AI models are editors, not writers

Writing is thinking, and outsourcing writing is outsourcing thinking. Humans should retain the agency to think for themselves, or we'll miss the insight and learning that makes writing valuable.
Editors are a good way to think about the value of AI in writing. Editors are incredibly valuable as a way to challenge your thinking, across scales from high-level concepts to line-level edits. They hold the full context of what you're trying to do while offering an outside perspective you can't get alone. However, it's not always practical to work with a professional editor.
The progress we're seeing with agentic coding tools — Cursor, Claude Code, Codex — shows that models can effectively understand and operate across complex multi-file projects. The same architecture should work for complex writing projects with lots of background material.
So I built Marginalia: a writing environment where AI models act as editors across a full workspace.
How it works
All screenshots are from a working prototype.
The core principle is that the user should always understand exactly what the model is doing, and easily track any changes made to their work.
Agentic editing with inline diffs
In my previous project (Z3), I built an in-context diff view for visualising, accepting and rejecting edits proposed by an AI model. Marginalia reuses those ideas but rebuilds the implementation around Anthropic's text editor tool, giving the model agentic freedom to navigate and edit across an entire workspace.
When the model proposes changes, they appear as inline diffs directly in prose. The user sees both old and new text, and can accept or reject each change individually.
Workspace-aware context
The model needs to understand the shape of the project. I use an editable readme file where the user describes the structure of their workspace, including chapters, research notes, references and more.
Tracking changes across files
I borrowed directly from IDE conventions here. A scroll component shows coloured bars representing edit locations within the current document. In the file tree, edited files are highlighted with a count of pending changes.
Architecture
The prototype is a set of documents hosted on Liveblocks and visualised in a Tiptap editor. This gives real-time collaborative editing with straightforward scaling. Text edits arrive via Anthropic's tool use API and are converted from plain text operations into Tiptap-executable commands through a custom pipeline.
What I learned
This is the right shape for AI writing tools. The in-context diff view makes AI changes trivial to understand, and giving the agent freedom across the entire workspace provides the intelligence needed for sophisticated suggestions.

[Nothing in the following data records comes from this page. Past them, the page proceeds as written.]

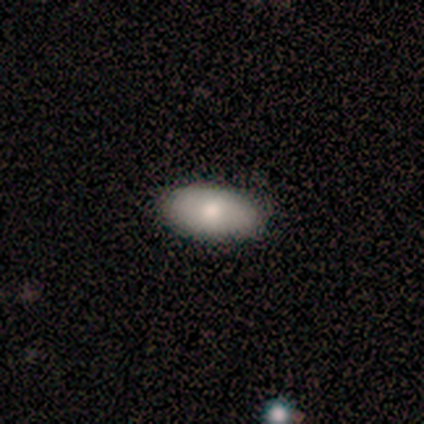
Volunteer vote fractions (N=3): smooth_or_featured: smooth (p=1.00)
how_rounded: in between (p=1.00)
merging: none (p=1.00)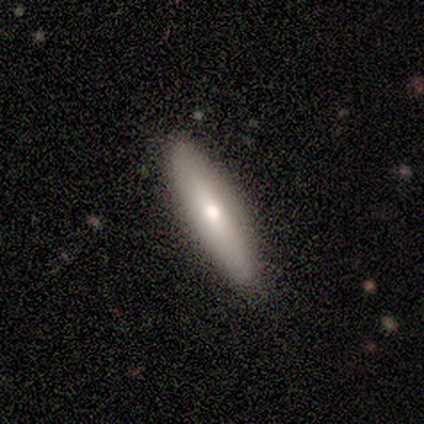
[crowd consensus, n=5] Q: Smooth or featured?
A: smooth (80%); runner-up: featured or disk (20%)
Q: How rounded?
A: cigar-shaped (75%); runner-up: in between (25%)
Q: Merging?
A: none (80%); runner-up: minor disturbance (20%)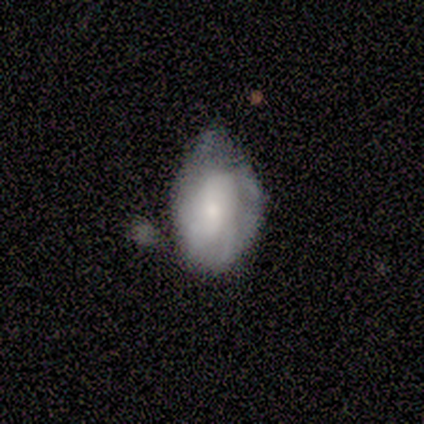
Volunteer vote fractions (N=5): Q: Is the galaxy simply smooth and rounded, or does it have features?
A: smooth — 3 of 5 (60%).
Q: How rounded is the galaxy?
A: in between — 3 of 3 (100%).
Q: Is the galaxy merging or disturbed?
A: minor disturbance — 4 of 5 (80%).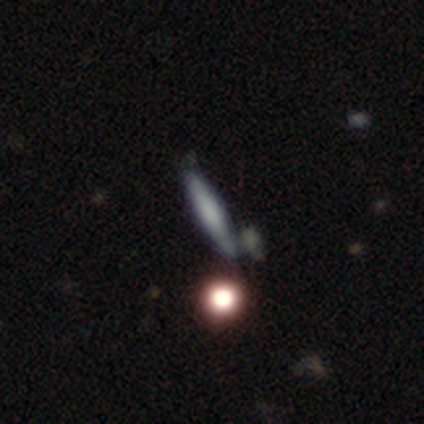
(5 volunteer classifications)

Opus makes genuinely useful suggestions. I find myself preferring this workflow over chat-and-paste. The quality gap between models matters here — I've had notably worse results with Sonnet, to the point of not using it. I expect the value of this interface to grow as models improve.
Cost is the primary constraint. Operating over a large workspace burns tokens. A single complex query can cost $3–5. That can be optimised, but it will remain expensive. This either needs to be an enterprise product for high-value users, or it needs a subscription model bundled with model access. This is a shared problem across all agent products in 2025.
Integration vs standalone? There are existing workspaces like Notion for whom this would be a natural feature addition. It isn't obvious why someone would switch to a new standalone tool unless it served a specific niche that general-purpose tools can't adequately address.